Bay Area officials consider two-week quarantine for holiday travelers


Before you make any holiday travel plans, you might want to considering factoring in a 14-day quarantine after your trip.

Bay Area health officers are considering that measure when they meet Thursday to discuss regional guidelines for the coming winter.

"We have not finalized that guidance. It’s likely to be a recommendation rather than an order. But I offer that just by way to show that’s how seriously we’re taking this," said Marin County Health Officer Dr. Matt Willis. "And that’s a trend that’s emerged just over the past three or four weeks as we’ve seen dramatic increases in cases in other parts of the United States while we’ve seen corresponding progress locally… the last thing we need is people traveling outside to higher prevalence areas and bringing the virus back."

The Bay Area has steadily made progress since the summer in reducing the number of cases and hospitalizations, even as the U.S. saw a record number of new cases Wednesday.
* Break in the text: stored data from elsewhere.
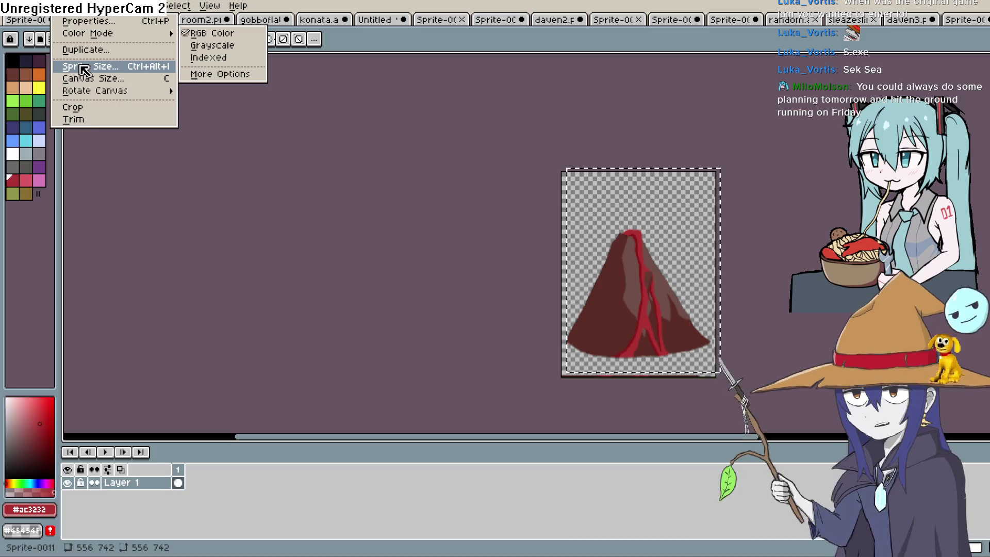
click(115, 81)
drag(626, 185, 635, 208)
key(Return)
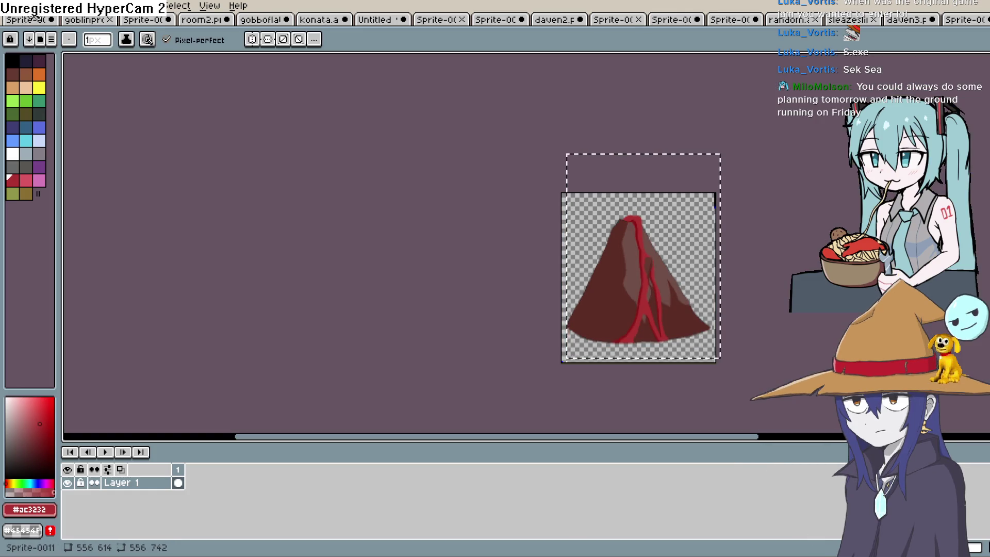
click(11, 5)
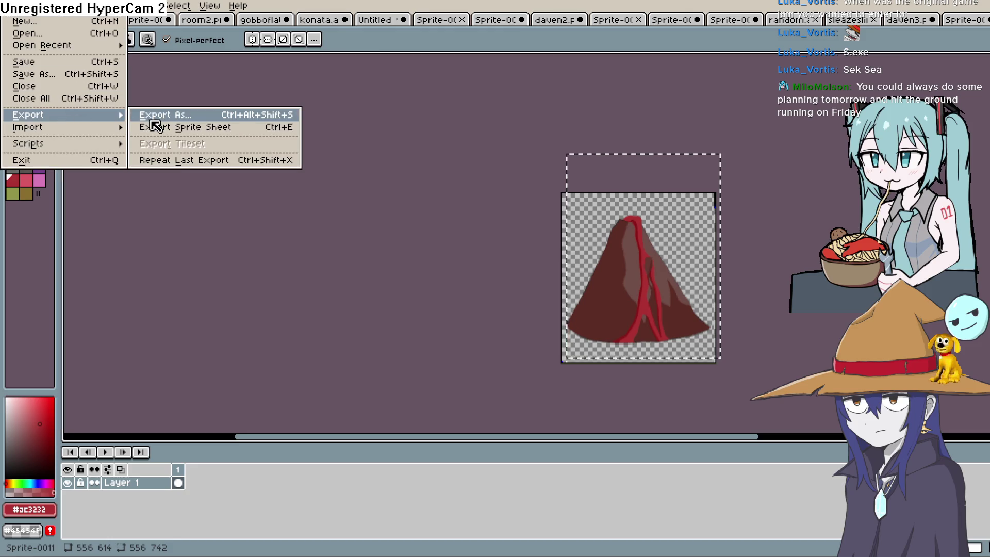
Step: Export the cropped volcano as Sprite-0011111.png and switch back to Construct 3
click(149, 119)
click(250, 27)
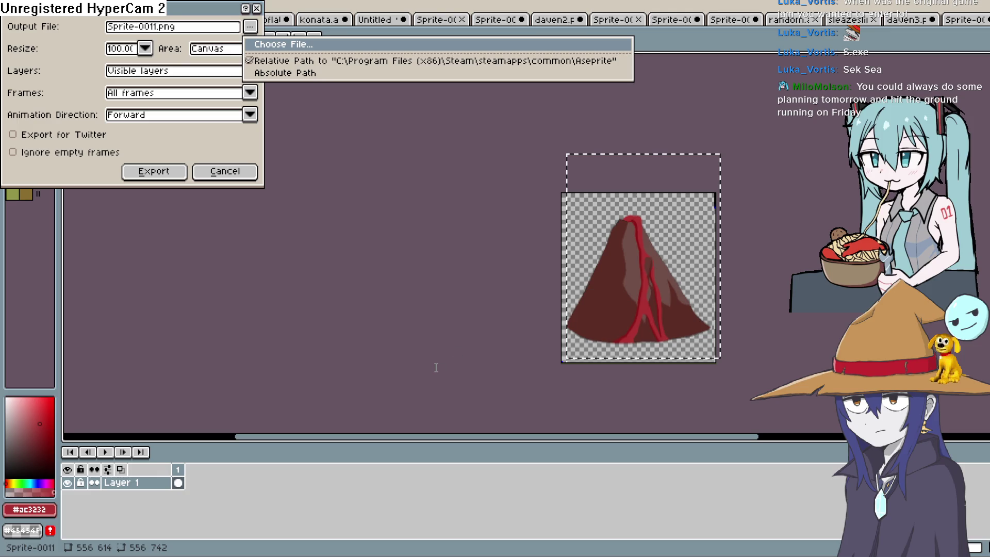
text(111)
Dr. Willis said quarantining could be key to maintaining that downward trend.

"You either shut the borders or you say, if you’ve been outside the area and you come back you need to isolate for a period of 14 days," he said.

This type of regional approach is something that State Health Director Dr. Mark Ghaly is keeping a close eye on.

"We are looking forward to seeing how the Bay Area counties come together on this to see if it’s something that’s applicable, that should be considered in other regions or statewide," he said. "Restricting or limiting the ability to move from higher transmission areas into lower transmission areas may be what a community needs to be transmission low for themselves."

Some county officials have suggested that keeping travel groups small and local is preferable, but the risk level still depends on where you are traveling to.

Sonoma is the only Bay Area county still in the state's most restrictive purple tier due to widespread transmission, and County Health Officer Dr. Sundari Mase said tourists who travel there for wineries and restaurants could face increased coronavirus exposure.